##### EXCERPT #####
# Applying polycrylic in low temps?



## thewayiseethings (Aug 21, 2012)

I had difficulty matching my stain which delayed my project by a couple of weeks. Its stained, but the temps took a nose-dive on Friday. Now I think we are heading into winter truly. As a condo dweller, I have two options; I can add the finish in the dining room of my 1000sf home or complete it in the unheated garage. At best today the temps in the garage will be upper 40’s. Can I get it done at that temp? What will my drying times between coats look like? I hate to not protect the finish between now and the spring and I MUST get my garage back for the snow season.


I’m using MW Polycrylic brush-on application over both the finished top and the painted body of the cabinet. I could probably wait til spring to do the cabinet since I used inslx paint. It seems pretty durable.


----------



## Steve Neul (Sep 2, 2011)

You would think they would have a temperature range in the instructions. I guess there wasn't room because of the hazzard warnings. I wouldn't use the finish below 55 degrees and that would be for something with a flat surface that runs wouldn't be a problem. You could use an oil based poly at lower temperatures but the drying times would have to be extended to where it might not be worth it. Since you already have the polycrylic I would lay down some dropcloth and finish it in the condo.


----------



## cabinetman (Jul 5, 2007)
##### DATA SECTION #####
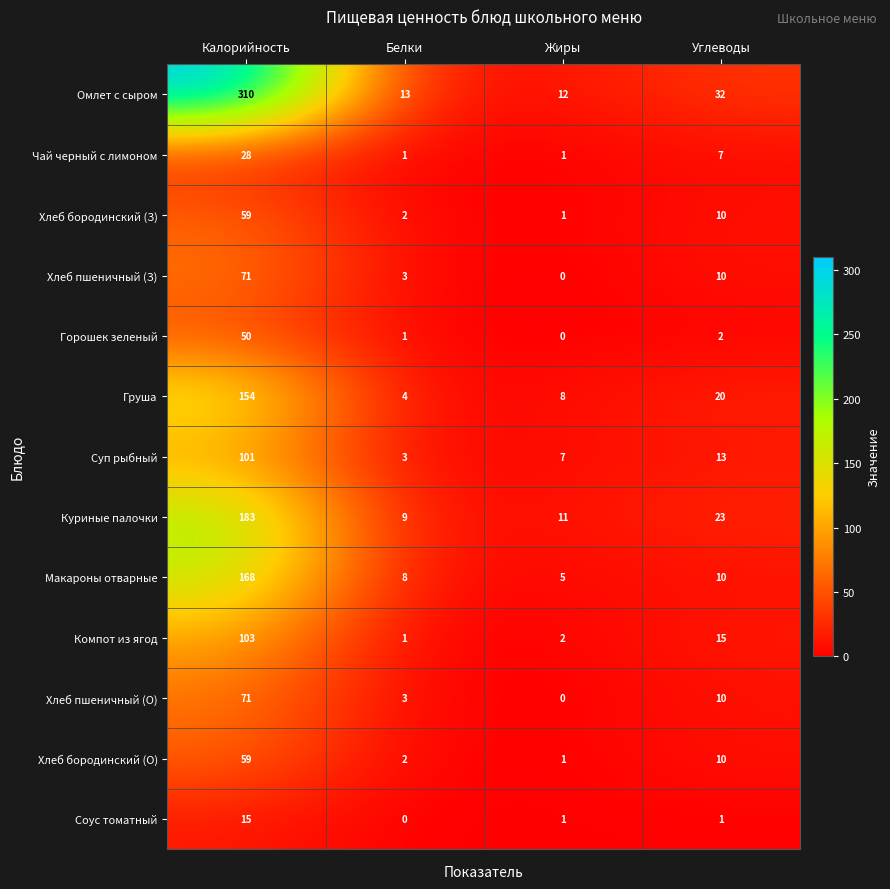

What is the maximum value shown in the chart?

310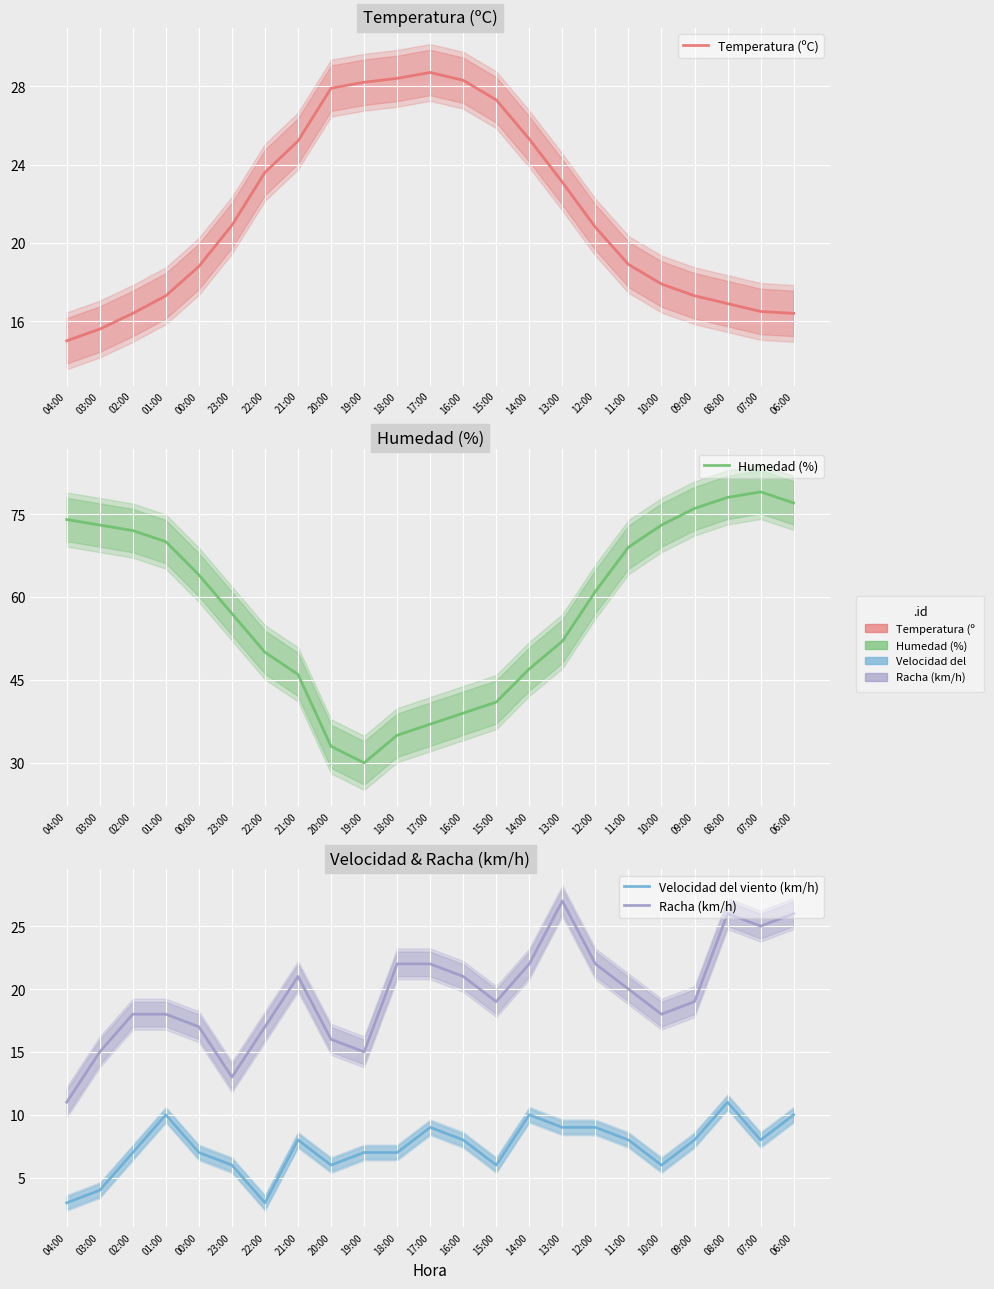

Which category has the highest value across all series?

07:00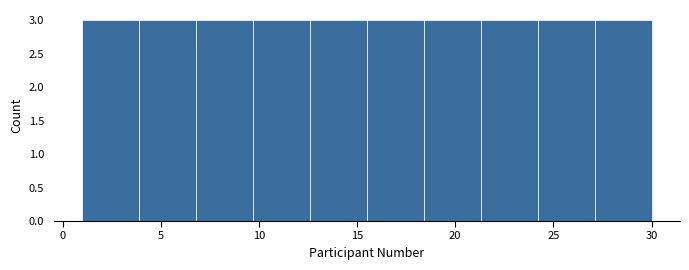

Reading left to right, list every bar in this chart as the range it spans on the x-axis followed by its height. Neither the bar edges nor the heights are printed on the chart, so give them approximately, as read against the axes.

1.0 to 3.9: 3
3.9 to 6.8: 3
6.8 to 9.7: 3
9.7 to 12.6: 3
12.6 to 15.5: 3
15.5 to 18.4: 3
18.4 to 21.3: 3
21.3 to 24.2: 3
24.2 to 27.1: 3
27.1 to 30.0: 3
#####
- [DESCRIPTION OF THE TASK]: Please take the passage of the polycrylic thread that begins at "# Applying polycrylic" and stops after "seems pretty durable.", change "garage" to "shed" everywhere in it, and write the passage out again. The items are separate material and have no connection to the polycrylic thread.

- [EXERCISE RESPONSE]:
# Applying polycrylic in low temps?



## thewayiseethings (Aug 21, 2012)

I had difficulty matching my stain which delayed my project by a couple of weeks. Its stained, but the temps took a nose-dive on Friday. Now I think we are heading into winter truly. As a condo dweller, I have two options; I can add the finish in the dining room of my 1000sf home or complete it in the unheated shed. At best today the temps in the shed will be upper 40’s. Can I get it done at that temp? What will my drying times between coats look like? I hate to not protect the finish between now and the spring and I MUST get my shed back for the snow season.


I’m using MW Polycrylic brush-on application over both the finished top and the painted body of the cabinet. I could probably wait til spring to do the cabinet since I used inslx paint. It seems pretty durable.